• **TASK**: Without any of the pictures, set down the data below exactly.

[Dataset excerpts]
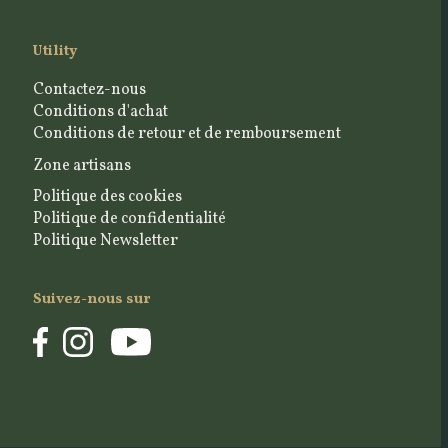
Utility
Contactez-nous
Conditions d'achat
Conditions de retour et de remboursement
Zone artisans
Politique des cookies
Politique de confidentialité
Politique Newsletter
Suivez-nous sur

• **TASK RESULT**:
Utility
Contactez-nous
Conditions d'achat
Conditions de retour et de remboursement
Zone artisans
Politique des cookies
Politique de confidentialité
Politique Newsletter
Suivez-nous sur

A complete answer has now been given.